As the Microsoft-backed ChatGPT takes the tech world by storm, Kai-Fu Lee, former head of Google China and CEO of Chinese investment firm Sinovation Ventures, has become the latest Chinese tech leader to jump on the bandwagon with plans to develop an alternative that goes far beyond "a Chinese version of ChatGPT".
The alternative, called Project AI 2.0, will be built into a global tech firm that features AI 2.0 platforms and productivity applications. AI 2.0, according to Lee, will not be a high-performance chat tool, nor utilize AI-generated graphics and texts, but will ultimately reduce costs to almost zero.
Lee and other veteran investors and industry experts believe that Chinese companies have great opportunities in the application of ChatGPT-related technologies, but a big gap with the United States exists.

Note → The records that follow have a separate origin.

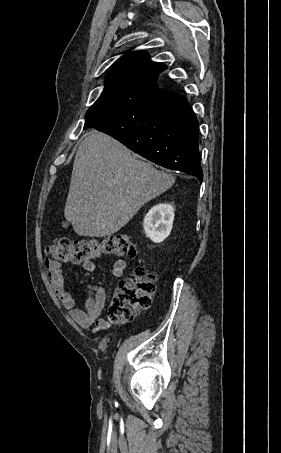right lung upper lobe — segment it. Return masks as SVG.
Segmentation results:
<instances>
[{
  "label": "right lung upper lobe",
  "instance_id": "cb5924a9",
  "mask_svg": "<svg viewBox=\"0 0 281 453\" xmlns=\"http://www.w3.org/2000/svg\"><path fill=\"white\" fill-rule=\"evenodd\" d=\"M167 68L149 60L146 52H131L119 58L108 73L107 83L99 99L88 110L129 101L159 87V75Z\"/></svg>",
  "mask_w": 281,
  "mask_h": 453
}]
</instances>
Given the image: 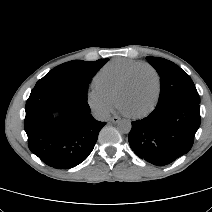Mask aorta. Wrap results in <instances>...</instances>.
I'll return each instance as SVG.
<instances>
[{
    "mask_svg": "<svg viewBox=\"0 0 212 212\" xmlns=\"http://www.w3.org/2000/svg\"><path fill=\"white\" fill-rule=\"evenodd\" d=\"M131 128H132V125H131V122L129 120H121L118 123V130L121 133L127 134V133L130 132Z\"/></svg>",
    "mask_w": 212,
    "mask_h": 212,
    "instance_id": "1",
    "label": "aorta"
}]
</instances>
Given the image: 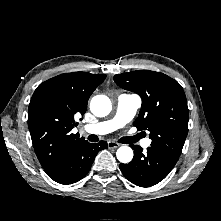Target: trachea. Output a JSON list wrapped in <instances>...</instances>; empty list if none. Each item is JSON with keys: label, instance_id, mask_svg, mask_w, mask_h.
<instances>
[{"label": "trachea", "instance_id": "1", "mask_svg": "<svg viewBox=\"0 0 221 221\" xmlns=\"http://www.w3.org/2000/svg\"><path fill=\"white\" fill-rule=\"evenodd\" d=\"M141 137H142L141 134H138V135L132 136V137H124V138H122V143H125V144L135 143ZM88 139H89V141H92V142H97L98 141V137L96 135H90L88 137Z\"/></svg>", "mask_w": 221, "mask_h": 221}]
</instances>
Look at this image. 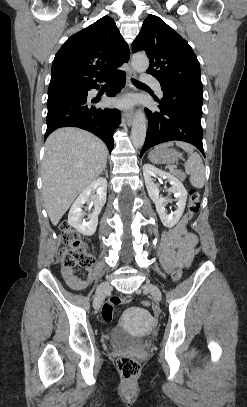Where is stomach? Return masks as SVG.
<instances>
[{"label": "stomach", "mask_w": 247, "mask_h": 407, "mask_svg": "<svg viewBox=\"0 0 247 407\" xmlns=\"http://www.w3.org/2000/svg\"><path fill=\"white\" fill-rule=\"evenodd\" d=\"M181 154L174 149L158 148L149 153V159L151 162L159 164L166 163L171 164L178 161Z\"/></svg>", "instance_id": "stomach-1"}]
</instances>
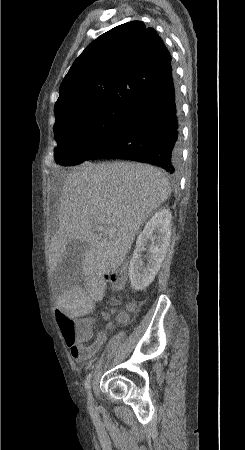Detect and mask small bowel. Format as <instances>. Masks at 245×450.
<instances>
[{
  "label": "small bowel",
  "mask_w": 245,
  "mask_h": 450,
  "mask_svg": "<svg viewBox=\"0 0 245 450\" xmlns=\"http://www.w3.org/2000/svg\"><path fill=\"white\" fill-rule=\"evenodd\" d=\"M58 310L67 313L72 317H76L77 319L87 321L92 323L94 321L93 317H81L70 309V304L68 298L63 299L59 305ZM88 340L85 341H73V343H67L69 346L70 354L77 361H86L91 359L95 353L104 345L106 342V333L105 331H99L96 335L94 341L92 343H87Z\"/></svg>",
  "instance_id": "small-bowel-1"
}]
</instances>
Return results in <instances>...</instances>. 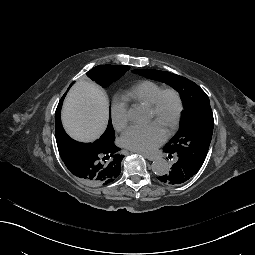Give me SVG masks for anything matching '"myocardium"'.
Masks as SVG:
<instances>
[{"label":"myocardium","mask_w":255,"mask_h":255,"mask_svg":"<svg viewBox=\"0 0 255 255\" xmlns=\"http://www.w3.org/2000/svg\"><path fill=\"white\" fill-rule=\"evenodd\" d=\"M166 94H172L175 99V112L173 116L172 127L166 135L167 138H170L176 133L179 126L180 116L183 108L180 93L175 88L172 87L161 88L154 96L152 102L149 104V109L153 114L152 123H156L159 119L162 98Z\"/></svg>","instance_id":"obj_1"}]
</instances>
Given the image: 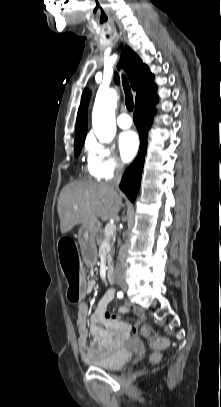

"Chinese platforms will have great opportunities. Although they might not be as technologically advanced as the U.S., I believe the Chinese market and Chinese companies will win," he said in an interview with China Daily.
"AI is providing opportunities to companies that are 10 times bigger than those of the mobile internet era and they are accessible to Chinese participants for the first time," he added.
Since January, an array of Chinese platform and tech companies, including Alibaba Group Holding, iFlytek and NetEase, have rushed to unveil ChatGPT-related efforts. Tencent Holdings President Martin Lau said during a media call on Wednesday that the company would invest resources into building foundational AI models and gradually roll out its own version.
Meituan Co-Founder Wang Huiwen said in a note on Tuesday that his newly established AI startup Guangnian Zhiwai, which aims to develop an alternative to ChatGPT, has kicked off A-round financing and has already partnered with two other co-founders.
"Platform capability is very important," Lee emphasized, adding that every field can rewrite its existing apps to create a more profitable model.
The veteran investor sees three phases of AI application development. The first phase of popular AI apps is more likely to appear in content, where the margin for error is more tolerable, while the second phase is that AI would be used in fields like finance and education for assistance in automatic trading and language teaching. AI will be capable wherever it is needed in the third phase.
Ren Bobing, executive director of Sinovation Ventures, said that Chinese startups have great advantages in product innovation but still have a gap with the U.S. in key AI drivers like computing power.
Yin Qi, co-founder and CEO of Chinese AI company Megvii, agreed, saying that the U.S. does have a larger amount of funds for pure technological innovation and long-term investment, while Chinese AI companies still face the pressure of short-term commercialization.
Zhou Ming, founder and CEO of Longboat, a Chinese provider of large language models, also noted that GPU resources and labor costs need to be considered if Chinese startups want to develop ChatGPT-like models and solutions.
"It is not suitable for Chinese startups to chase large models and burn money. It is more affordable for them to spend several tens of millions of yuan to train a model and then offer personalized services for customers," Zhou said.
"For Chinese companies to do related AI business, trying to surpass OpenAI in an all-around way is not recommended for now, but explore a niche market and do it step-by-step," he added.